On a positive note, local initiatives like Adivasi Bhasha Sammelans in Odisha, or Santhali Ol Chiki script and agamous re-invention provide examples of how community-driven and community-engaged revival can indeed work. Many of these efforts, however, are small and do not have sufficient funding, especially when the national and state languages and policies are focused primarily on Hindi and English as part of the ontological agenda.


If we truly want to preserve the diversity of languages we have in India, we need to shift the way India imagines its own linguistic diversity. Linguistic diversity should not be seen as a burden, but rather as a type of cultural capital; it is a living record of collective memory.

WHY IT MATTERS: THE EXPENSE OF LOSING A LANGUAGE


Every language embodies an identity, history, and wisdom. Anthropologist Wade Davis characterises them as “old-growth forests of the mind.” When a language ceases to exist, it is not merely the words that disappear, but entire ways of viewing and thinking about the world.

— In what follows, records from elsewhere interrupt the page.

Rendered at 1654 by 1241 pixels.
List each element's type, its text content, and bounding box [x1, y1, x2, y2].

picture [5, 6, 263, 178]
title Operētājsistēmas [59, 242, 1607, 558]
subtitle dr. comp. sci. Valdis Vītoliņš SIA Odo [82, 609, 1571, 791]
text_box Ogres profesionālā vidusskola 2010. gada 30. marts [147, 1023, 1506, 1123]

Research (Nettle & Romaine, 2000) reveals that areas with high levels of linguistic diversity also tend to have biodiversity hot spots; this means that often when we lose a language, we are also losing environmental knowledge. Psychologically, communities that have lost their language often experience cultural displacement and generational alienation. Therefore, language revitalisation is not simply a nostalgic pursuit but a form of resistance and reaffirmation of self in a homogenised world.


The death of language comprises more than just language; it entails who we have become as a society. India's problem is not simply what colonialism foisted upon us; it is what we have fallen out of touch with due to modernity. In our anxiousness to be global, we have grown linguistically utterly rootless.


Therefore, saving a language is more than saving; it is about participation; it is in the daily act of becoming a speaker, a teacher, and a listener. Every endangered word is simply another losing light in the constellation of human wisdom, and every languishing discourse a challenge to non-remembrance.